Catalogue - Reprints (Africana - Hunting)
Elephant in Africa and other Recollections of Thirteen Years'
By Capt. C. H. Stigand
Macmillan, New York, 1913.
Reprints: xl, 379pp., 23illus., new frontispiece, new Introduction and Bibliographical Note by Prof. James A. Casada.
ISBN (Std) 0 86920 250 2, (Dlx) 0 86920 249 9
Chauncey Hugh Stigand was born in France in 1877 while his
father was the the British Consul there. He demonstrated early
academic talents and was exposed to the maturing benefits of
foreign travel at a youthful age. His cultured family background
and meetings with many intellectuals and dignitaries influenced
the shapings of his career.
He opted for the Army and obtained a commission with the Queen's Own Royal West Kent Regiment with a posting to Burma. In 1900 he moved to Aden and from this base acquired a good knowlege of the East African coast. While a member of the First Somali Expedition, in 1901, he killed his first leopard.
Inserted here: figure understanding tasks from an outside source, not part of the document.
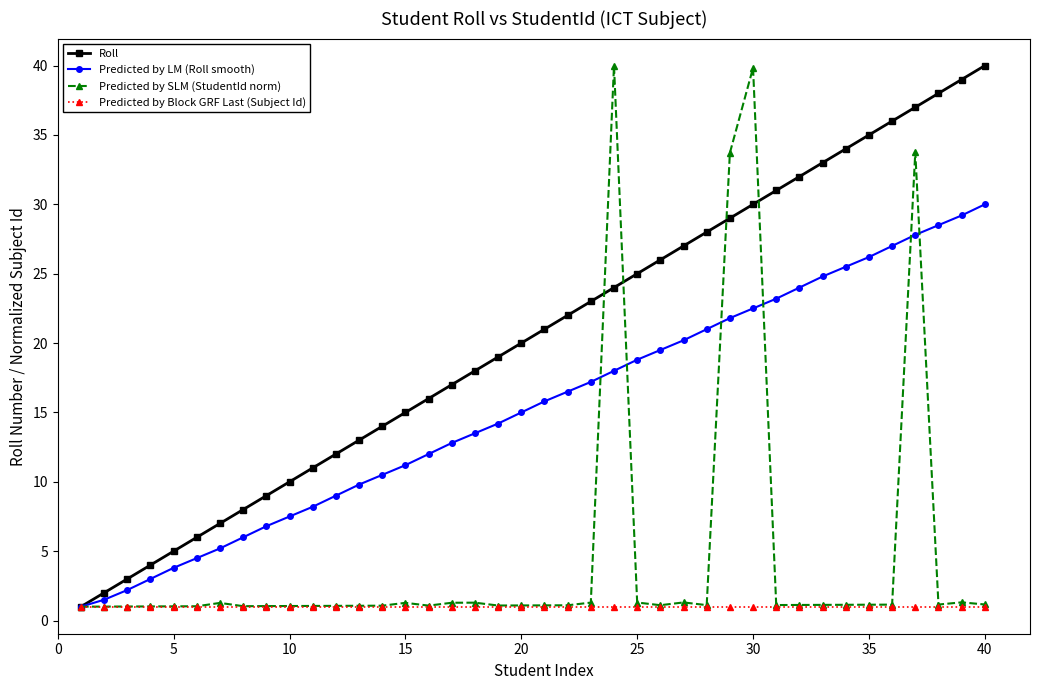

Does the chart have visible grid lines?

No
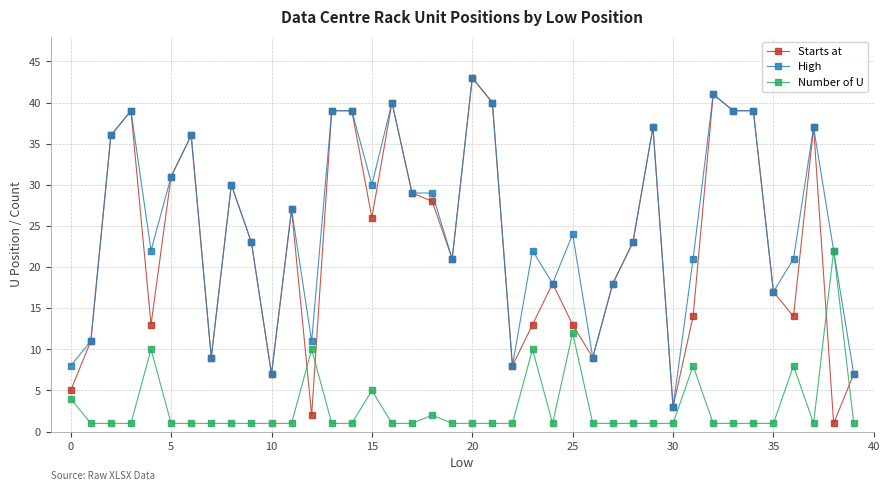

Which series has the largest range (max minus min)?

Starts at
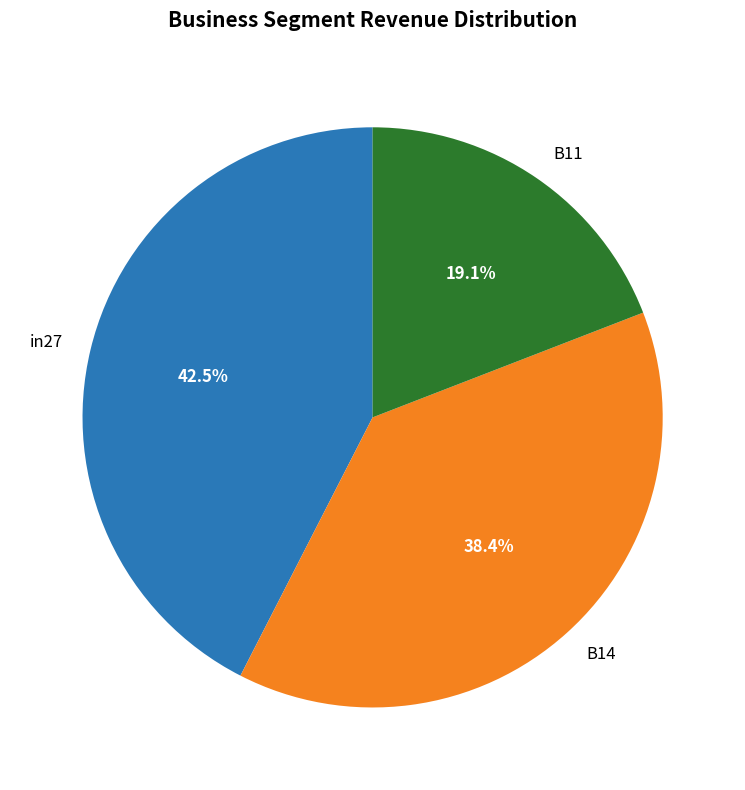

True or false: B11 accounts for 9% of the total.

False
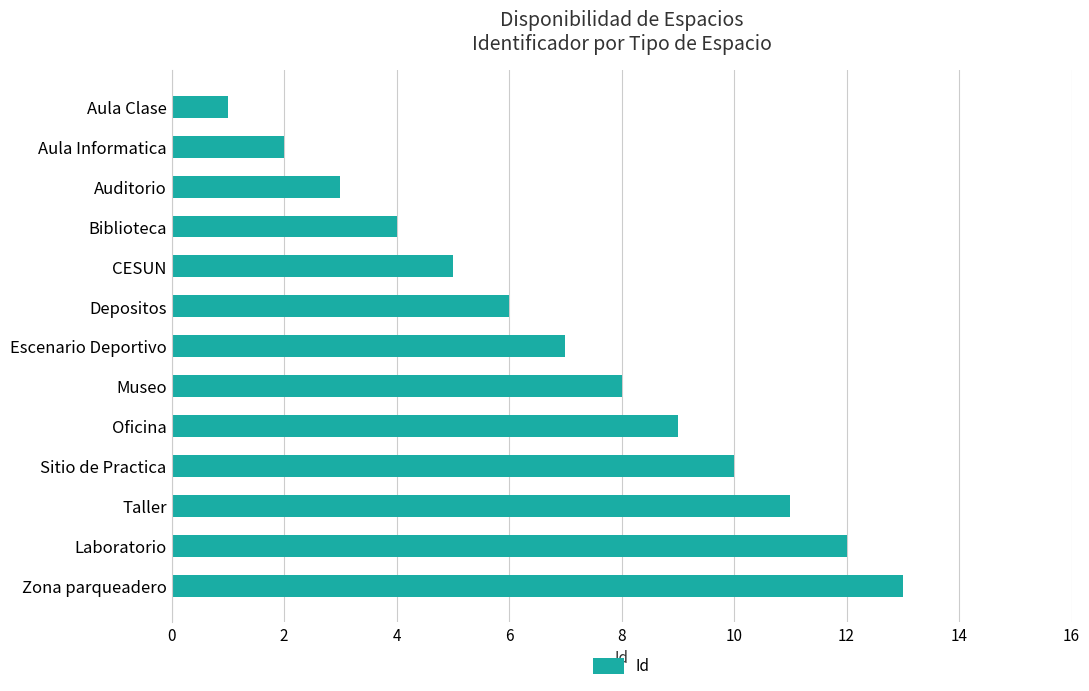

What is the sum of the values at Sitio de Practica and Museo?

18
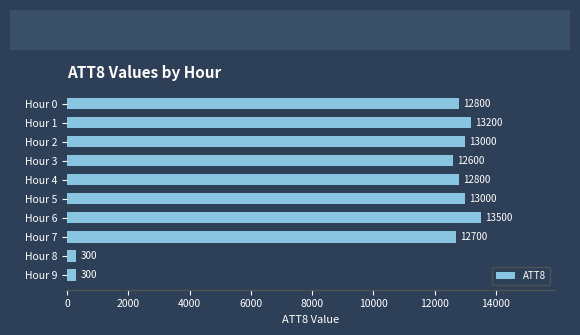

What is the smallest value displayed?

300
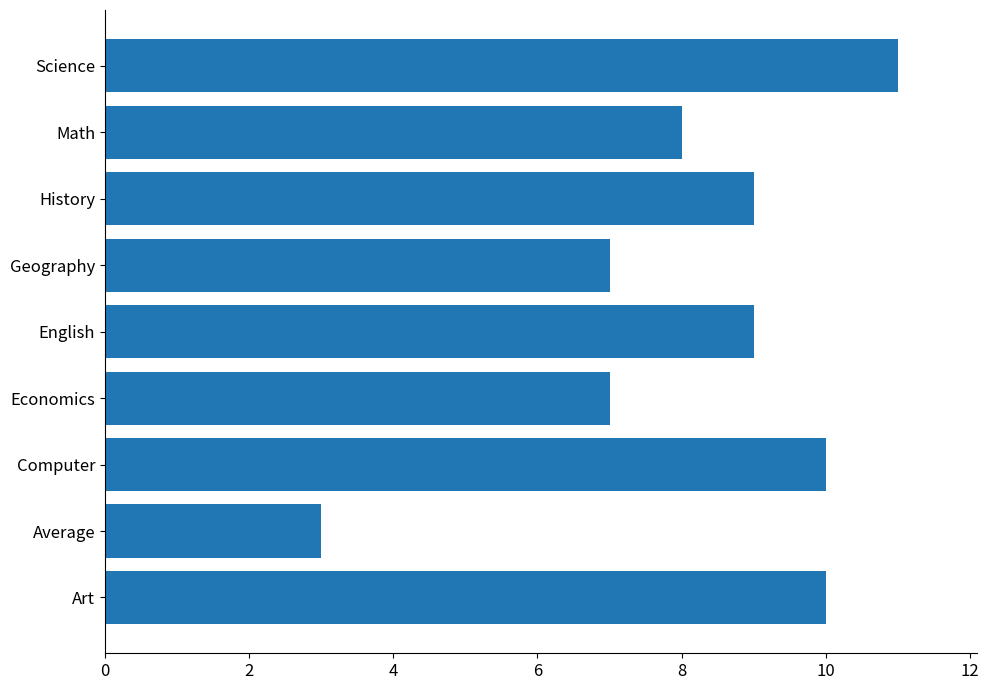

Is it true that the value at Science is 2?

False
His entry to the hunting grounds of East Africa came by way of an appointment to the King's African Rifles at Zomba in Nyasaland. In this ideal environment he combined his military duties with the pursuits of field naturalist and a literary career through which he was to establish a reputation as an authority on African wildlife. His first book, Central African Game and Its Spoor, was jointly authored with Denis D. Lyell, who wrote The African Elephant and its Hunters (included in this series).
In 1908, in company with Capt. R.S. Hart, Stigand hunted through Uganda, the Congo Free State, the Lado Enclave and parts of Abyssinia. Two years later he was appointed British Representative in the Lado Enclave where he completed his magnum opus, the book now being introduced.
It carries a foreward by President Theodore Roosevelt and was published in 1913 before the outbreak of World War 1, in a single printing, which accounts for its rarity. In this wide-ranging and at times amusing work Stigand draws upon his wealth of experience to write upon a diverse range of African topics. Wrote one reviewer: "The elephant hardly more than justifies his place of honour in the title."